Из здорового глаза потекли слезы. Другой — на парализованной стороне лица — безразлично смотрел вверх.

— Ну а как же иначе!

— Я видела тебя, — прошептала Вера. — Какой силой наградил тебя Господь! Я же говорила тебе! Разве не так?

— Говорила.

— Он уготовил тебе великую миссию. Слушайся Его, Джонни. Не прячься, подобно Илие, в пещере и не заставляй Его посылать кита, чтобы проглотить тебя, как Иону.
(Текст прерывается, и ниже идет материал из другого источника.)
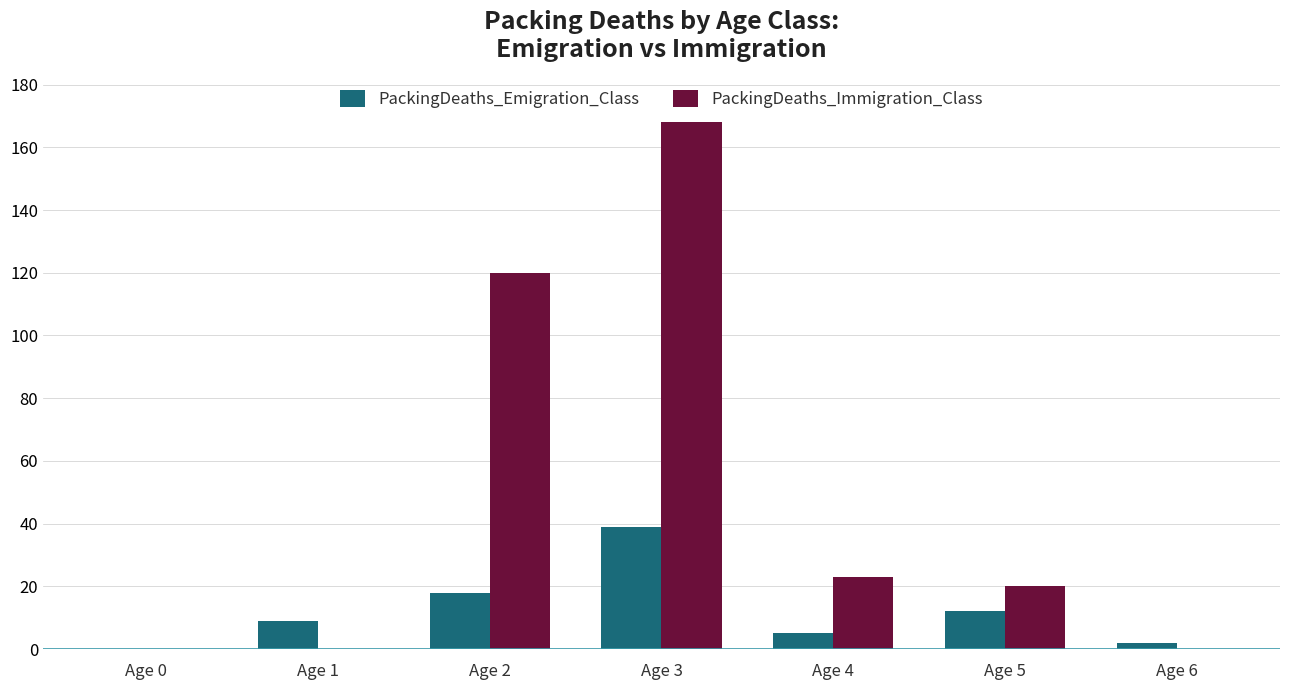

At which category is the sum across all series the highest?

Age 3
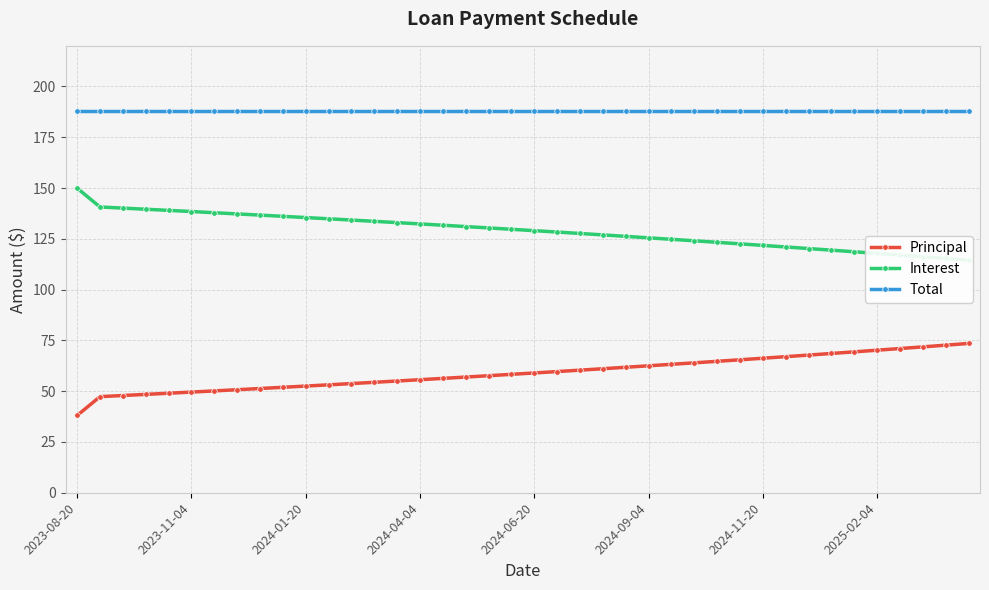

What is the highest value of the Total series?

188.0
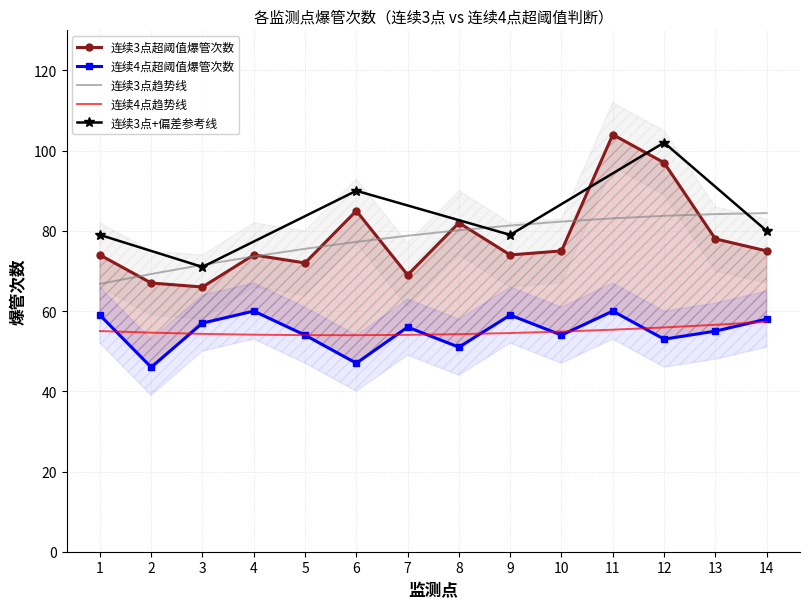

True or false: 连续4点趋势线 has a value of 36.2 at 3.

False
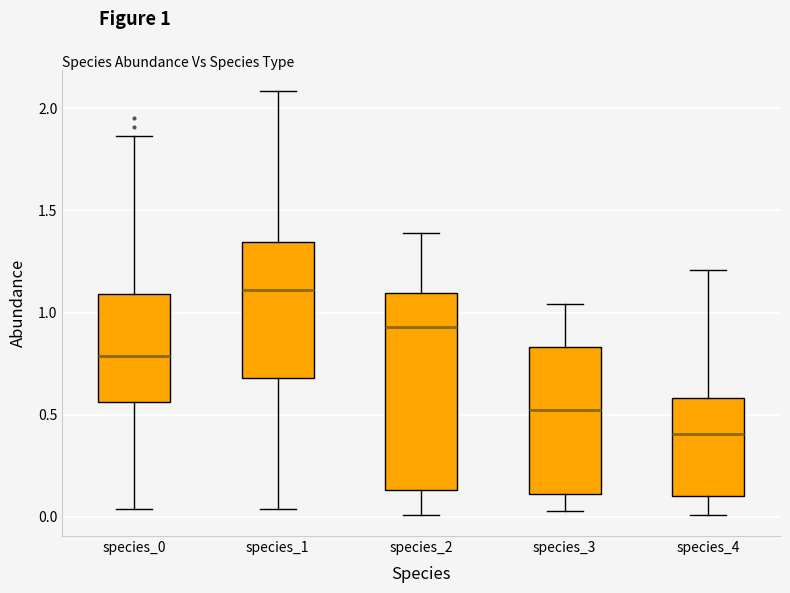

Which box is the tallest, from its lower edge to its upper edge?

species_2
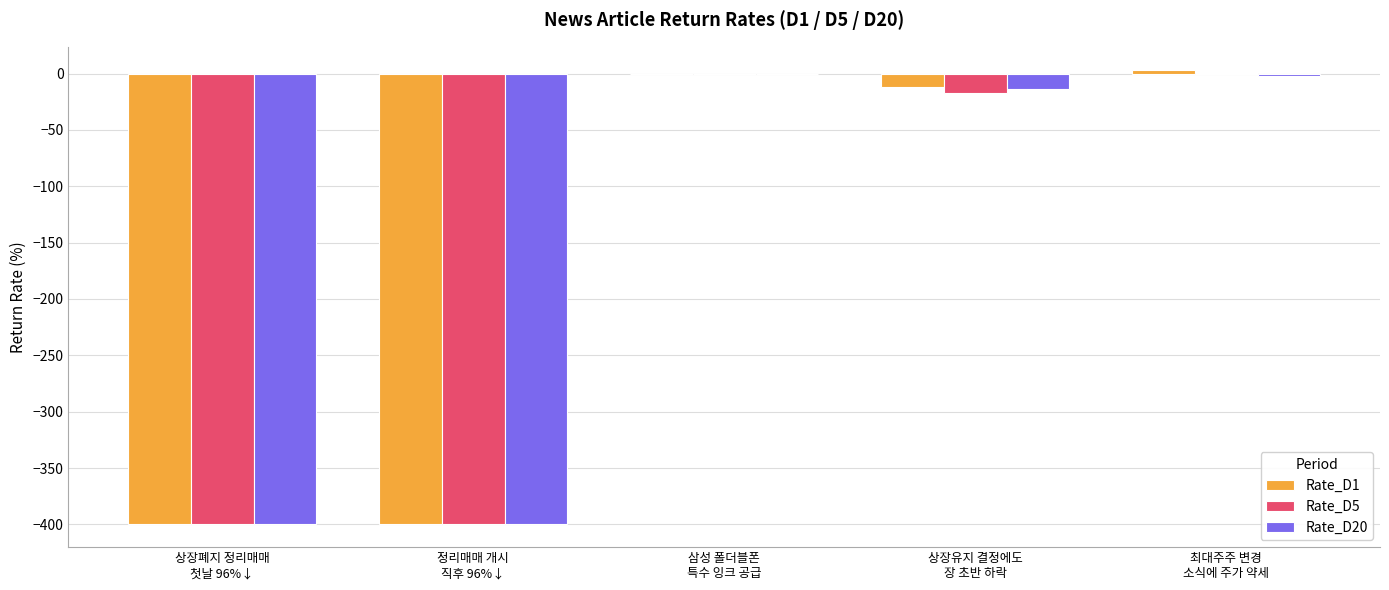

What is the sum of all Rate_D5 values?

-817.0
Обещай мне, Джонни.

— Обещаю, мама! — Он держал ее за пальцы. В голове стучало.

— Ты не горшечник, а глина в Его руках, Джон. Помни об этом.

— Хорошо.

— Помни об этом! — воскликнула Вера, и Джонни решил, что она снова погружается в мир религиозных грез. Но он ошибался. Во всяком случае, сейчас она «грезила» ничуть не больше, чем все время после того, как он вышел из комы. — Слушай свой внутренний голос, — сказала она.